* Problem to solve: Look through the data that follows and say how many of its lines contain "pinky", giving the number only.

* Data listing:
╔══

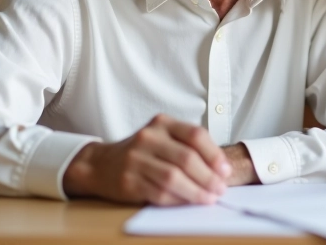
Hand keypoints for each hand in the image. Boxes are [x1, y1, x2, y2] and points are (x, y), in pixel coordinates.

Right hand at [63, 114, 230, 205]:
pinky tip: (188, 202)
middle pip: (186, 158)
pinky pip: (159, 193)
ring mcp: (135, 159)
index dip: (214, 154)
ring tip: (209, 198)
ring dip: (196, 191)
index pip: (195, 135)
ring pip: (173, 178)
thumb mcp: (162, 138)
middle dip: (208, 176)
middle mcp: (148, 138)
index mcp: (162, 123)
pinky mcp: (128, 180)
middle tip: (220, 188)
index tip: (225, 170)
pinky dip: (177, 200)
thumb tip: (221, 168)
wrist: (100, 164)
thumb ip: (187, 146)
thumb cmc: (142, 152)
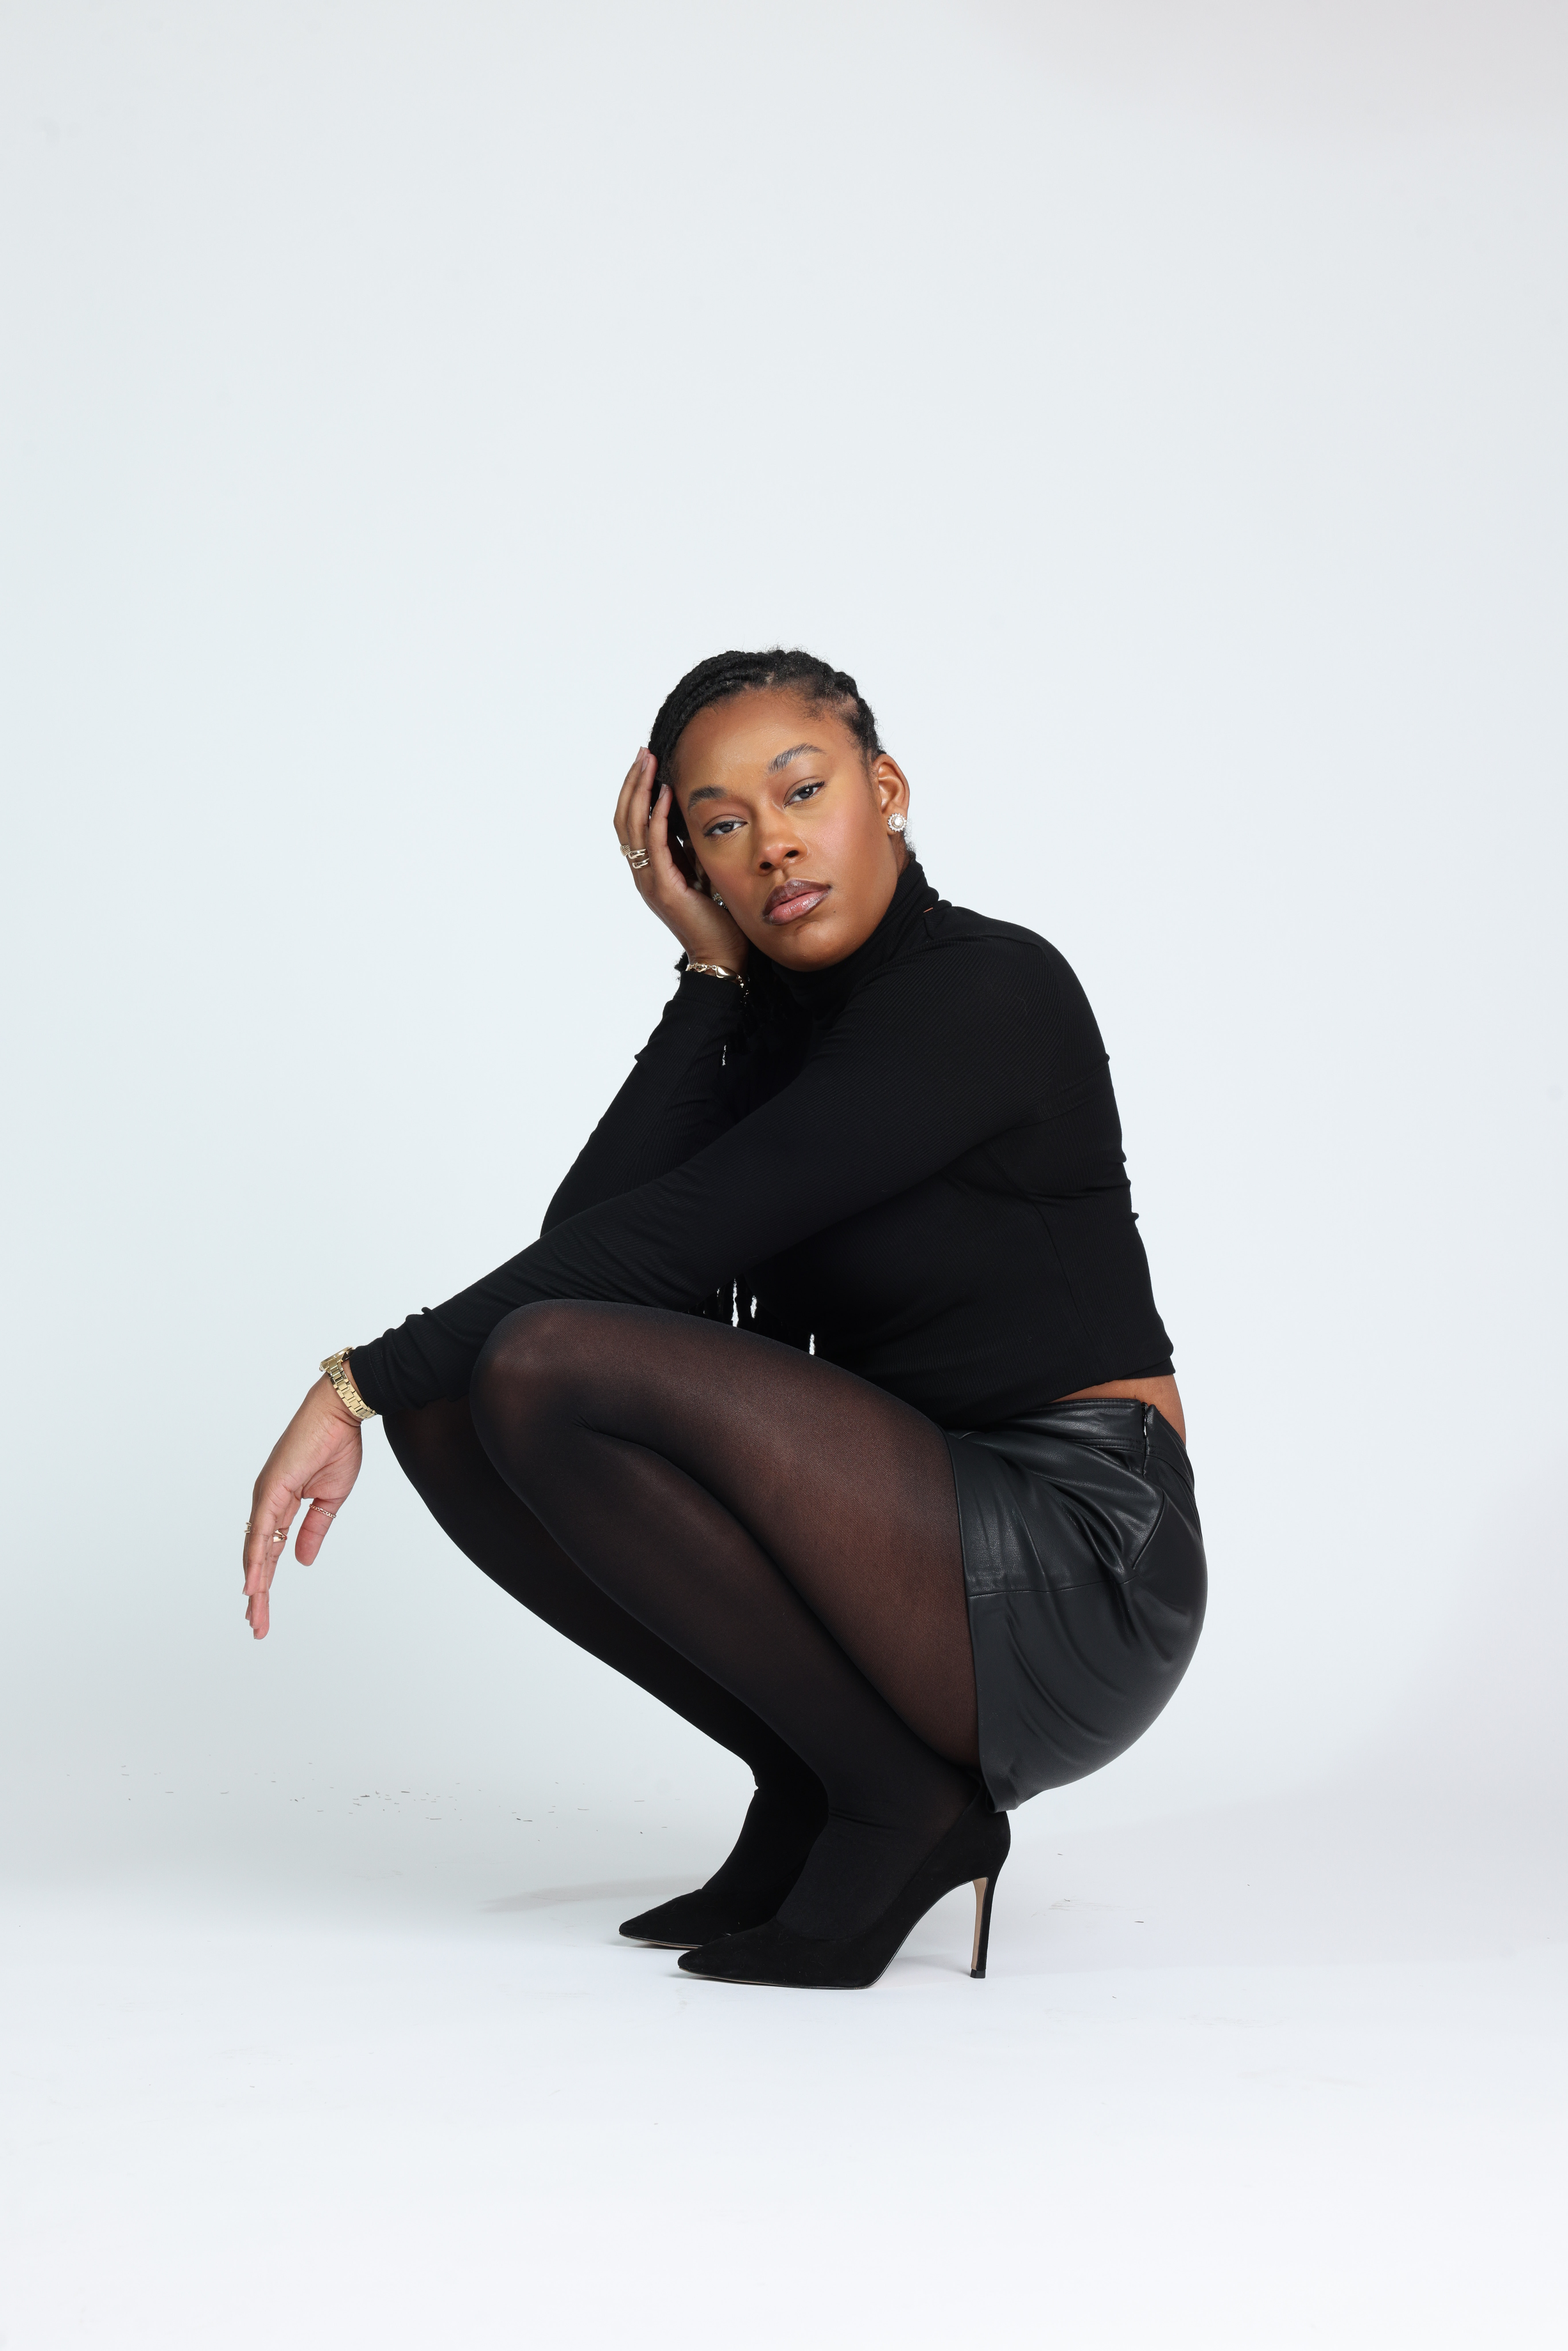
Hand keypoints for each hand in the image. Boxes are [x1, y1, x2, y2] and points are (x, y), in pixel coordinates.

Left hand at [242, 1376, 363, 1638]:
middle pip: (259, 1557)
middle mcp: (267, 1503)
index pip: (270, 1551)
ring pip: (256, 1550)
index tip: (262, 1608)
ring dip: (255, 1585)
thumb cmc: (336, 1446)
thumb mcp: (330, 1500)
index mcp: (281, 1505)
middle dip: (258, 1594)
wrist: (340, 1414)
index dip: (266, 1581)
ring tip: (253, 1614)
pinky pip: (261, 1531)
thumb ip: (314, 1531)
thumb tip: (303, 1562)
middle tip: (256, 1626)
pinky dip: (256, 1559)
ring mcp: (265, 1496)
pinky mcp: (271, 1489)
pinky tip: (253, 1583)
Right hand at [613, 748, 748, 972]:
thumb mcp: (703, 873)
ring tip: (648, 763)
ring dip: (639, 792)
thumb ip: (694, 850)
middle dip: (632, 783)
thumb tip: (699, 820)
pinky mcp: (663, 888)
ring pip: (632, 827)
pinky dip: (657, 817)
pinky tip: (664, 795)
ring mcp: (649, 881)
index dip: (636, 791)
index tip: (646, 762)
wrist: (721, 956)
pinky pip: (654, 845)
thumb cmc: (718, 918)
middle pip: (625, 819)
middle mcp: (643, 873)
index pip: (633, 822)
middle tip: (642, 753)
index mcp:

╚══

* Written reply: 12